Bear baiting comes under fire
Ventura says it's 'assassination'; U.S. to take up the issue Associated Press
Last Updated: Dec. 25, 2002
Washington - Minnesota Gov. Jesse Ventura likens bear baiting to "assassination," but wildlife officials in the Upper Midwest say it's needed to control the bear population.
Next year, Congress will decide if the practice - which involves leaving anything from doughnuts to pizza out while hunters lie in wait - should be allowed on federal lands.
Because federal officials defer to states on wildlife management, bear baiting is allowed in federal parks in the nine states where it's legal - Alaska, Idaho, Maine, Michigan, Minnesota, New Hampshire, Utah, Wisconsin and Wyoming.
That would change under legislation Rep. Jim Moran (D-Va.) plans to introduce next year, with the backing of the Humane Society of the United States.
"This is just wrong," Moran said. "It's comparable to shooting fish in a barrel. I just don't know what kind of sport that is. It's just a slaughter."
Ventura, who once declared, "Until you've hunted man, you haven't hunted yet," expressed even more contempt for bear baiting.
"Going out there and putting jelly doughnuts down and Yogi comes up and sits there and thinks he's found the mother lode five days in a row - and then you back-shoot him from a tree?" Ventura said.
"To me, that's not sport. I don't care what anybody says about that. That ain't sport - that's an assassination."
But Karen Noyce, a bear researcher with the Minnesota Department of Natural Resources, said it would be difficult to hunt bear in the state's woody terrain without using bait.
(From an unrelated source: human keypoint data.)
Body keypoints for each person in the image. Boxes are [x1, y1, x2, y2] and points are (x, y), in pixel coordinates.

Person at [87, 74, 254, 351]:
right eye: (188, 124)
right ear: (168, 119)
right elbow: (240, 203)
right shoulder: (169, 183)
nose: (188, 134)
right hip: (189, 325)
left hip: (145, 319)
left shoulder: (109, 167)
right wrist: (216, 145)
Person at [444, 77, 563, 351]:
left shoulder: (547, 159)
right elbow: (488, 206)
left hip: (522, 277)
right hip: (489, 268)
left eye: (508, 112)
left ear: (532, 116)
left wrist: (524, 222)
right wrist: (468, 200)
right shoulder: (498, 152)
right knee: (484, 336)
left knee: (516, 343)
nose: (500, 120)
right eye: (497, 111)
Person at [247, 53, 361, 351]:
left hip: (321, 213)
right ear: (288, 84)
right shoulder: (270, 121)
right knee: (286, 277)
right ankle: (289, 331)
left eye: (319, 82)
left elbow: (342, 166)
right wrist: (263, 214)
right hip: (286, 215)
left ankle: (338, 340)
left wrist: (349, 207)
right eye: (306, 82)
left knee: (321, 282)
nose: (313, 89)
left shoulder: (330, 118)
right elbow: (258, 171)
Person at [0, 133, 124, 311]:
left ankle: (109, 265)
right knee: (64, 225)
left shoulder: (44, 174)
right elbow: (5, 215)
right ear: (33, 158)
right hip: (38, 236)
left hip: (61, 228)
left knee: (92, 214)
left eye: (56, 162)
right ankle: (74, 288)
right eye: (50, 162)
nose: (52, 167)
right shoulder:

"Bears are spread out around the forests," she said. "You don't normally see bears unless they're at a place where they are feeding."
Noyce said bear baiting - the predominant way bears are hunted in the states that allow it - has helped keep the bear population in check, at just over 20,000.
A ban on federal lands would have a significant effect on bear baiting. In Wisconsin, for example, the federal government is the second-largest landowner.
Bear baiting and hunting with dogs - a practice banned in Minnesota - has reduced the Wisconsin bear population to 11,000, from 15,000 four years ago. That's helped cut down on crop damage and other nuisance problems with bears, said Dave Evenson, deer and bear specialist with the Wisconsin Department of Natural Resources.
"There are not a whole lot of other ways of harvesting bears," Evenson said. "They're a low-density animal, on a big wooded landscape."
Wayne Pacelle, a vice president and lobbyist with the Humane Society, discounted that argument.
"They have thick forests and lush vegetation in Washington and Oregon and other states that have long banned bear baiting," he said. "It's a silly excuse."
Washington state banned bear baiting and hunting with dogs in 1996, but the number of bears killed by hunters has actually increased since then - 1,439 last year from 844 in 1997. That's because the state lengthened the bear hunting season and reduced the price of hunting permits, said George Tsukamoto, a biologist with the state Department of Fish and Wildlife.
Most of the bears killed have been in the densely forested western part of the state, he said.
Three other states banned bear baiting in the past decade - Massachusetts in 1996, Oregon in 1994 and Colorado in 1992. Michigan voters rejected a proposed bear baiting ban in 1996.
Rick Posig, president of the Wisconsin Bear Hunters Association, said bear baiting isn't as easy as critics contend.
"You can sit on a bait for hours on end," he said. "The bears are smart. They know when you're there and when you're not there."
Posig also argued that baiting makes the bear population stronger, by providing enough food for the surviving bears to have more cubs in the spring.
The Humane Society makes the same point.
"Well-fed bears reproduce more," said Pacelle. "By putting tens of thousands of pounds of food in the woods, you contribute to population, which runs against the idea that bear baiting somehow meets some management imperative."
He also argued it was inconsistent for the U.S. Forest Service and federal agencies to warn people against feeding animals but allow hunters to put out food for bears.
"There is some truth to that," conceded Noyce, the Minnesota state bear researcher. "I won't say baiting doesn't contribute to bears habituating to human scent. I'm sure it does."
Last year, a House subcommittee defeated a proposed bear baiting ban, 38-25.